The likeness of Red Sox star Ted Williams towers outside Fenway Park’s Gate B.

Now, the image of Celtics great and civil rights activist Bill Russell is one step closer to permanence, too.

A statue for the 6-foot-10-inch center, one of the dominant forces in NBA history, will be installed next spring in an open, bricked area on the south side of City Hall Plaza, about 50 feet from a Planet Fitness gym and just west of Congress Street.

The location reflects Russell’s work both on the court and in his city, Mayor Thomas M. Menino said during a press conference at the site yesterday.

Three local artists are finalists to design the statue and will present their proposals Oct. 10 to Russell, 77, and the Bill Russell Legacy Committee, which is overseeing the installation of the statue.

“The mayor brought Bill here and, when they came to look at the site, literally hundreds of kids surrounded him and were taking pictures,’’ said Stephen Pagliuca, managing partner of the Boston Celtics. “It was as if he was a live statue here.’’

Russell, the backbone of a Celtics dynasty in the ’50s and ’60s and the first black head coach of a major professional sports team, was an outspoken civil rights advocate who had a delicate, sometimes bitter relationship with the city that celebrated 11 NBA championships during his 13-year reign.

Russell has been an advocate for children and education for years, and now works with the Mass Mentoring Project, a statewide mentoring organization that works with more than 23,000 students. Russell could not be reached for comment yesterday.

A committee selected the artists, who officially toured the site for the first time yesterday, based on portfolios of previous work. The finalists are Fern Cunningham, who created the Monument to Harriet Tubman in the South End; Antonio Mendez, whose Players Statue stands at Fenway Park; and Ann Hirsch, a Somerville sculptor who has done work for the National Constitution Center.

The statue will be paid for with public and private donations, Pagliuca said. The cost will depend on which design is chosen.

Menino said renovations to the plaza will coincide with the statue’s installation.

“Bill is very pleased with it.
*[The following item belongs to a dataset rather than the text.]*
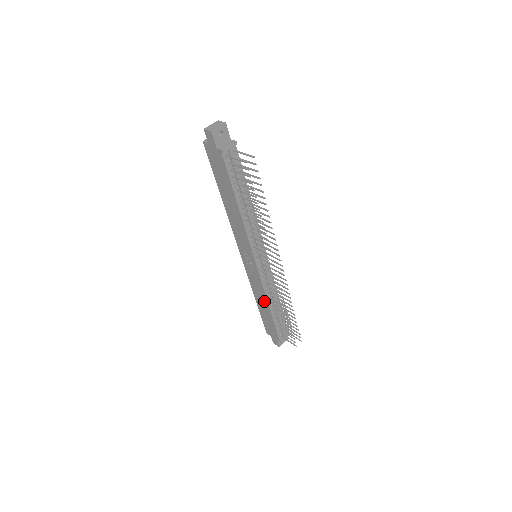
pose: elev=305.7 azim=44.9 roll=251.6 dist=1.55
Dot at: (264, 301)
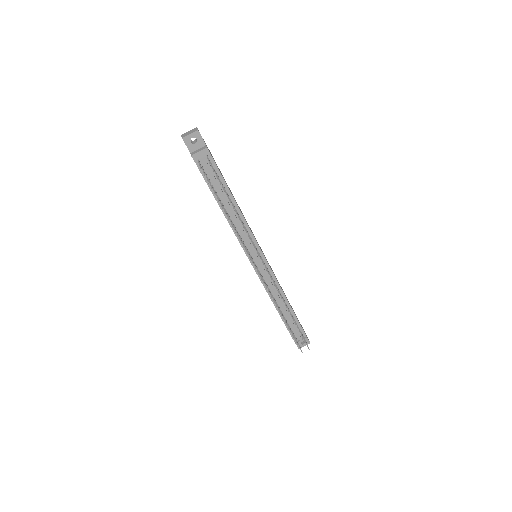
Dot at: occluded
He’s been in Boston to look at several locations,’’ Menino said, citing the proposed site’s proximity to the Freedom Trail, Faneuil Hall, and other popular historic sites. “Thousands and thousands of young people travel it every year.’’

While presenting Russell with the Presidential Medal of Freedom in February, President Obama suggested Boston honor the legend with a statue.

“He endured insults and vandalism, but he kept on focusing on making the teammates who he loved better players, and made possible the success of so many who would follow,’’ Obama said. “I hope that one day, in the streets of Boston, children will look up at a statue built not only to Bill Russell the player, but Bill Russell the man.’’

Russell was at the National Mall in Washington in 1963 for Dr. Martin Luther King’s “I Have A Dream’’ speech, and benched himself in protest after his black teammates were denied service during the heyday of the civil rights struggle. He became the NBA’s first black coach when he took over for Red Auerbach in 1966.

Sculptors Cunningham, Mendez, and Hirsch are charged with creating a monument that showcases Russell’s legacy as a player, but also a mentor and activist, Pagliuca said.

“The committee is asking the artist to design it so that people can sit, reflect, and think about the contributions Bill made,’’ Pagliuca said. “We want it to be interactive, not just a walk-by.’’

All other details will be left up to the artists, Pagliuca said. But he hopes a phrase often tied to Russell, speaking to the need to mentor children in one’s own community, could be showcased: “There are no other peoples’ children in the United States of America - that’s the next generation.’’

The announcement of the statue’s site is another episode in the once-rocky relationship between Russell and Boston. During his time with the Celtics, the West Monroe, La., native often complained about the city’s treatment of people of color and once called Boston a “flea market of racism’’ after vandals broke into his home and wrote racist slurs on the walls.

When the Celtics retired Russell’s No. 6 jersey in 1972, he did not go to the ceremony, nor did he show up in 1975 when he was inducted into the Basketball Hall of Fame in Springfield.

Recently, the Russell-Boston relationship has softened. In 1999 during a Celtics ceremony to commemorate the 30th anniversary of his retirement, a standing ovation brought him to tears.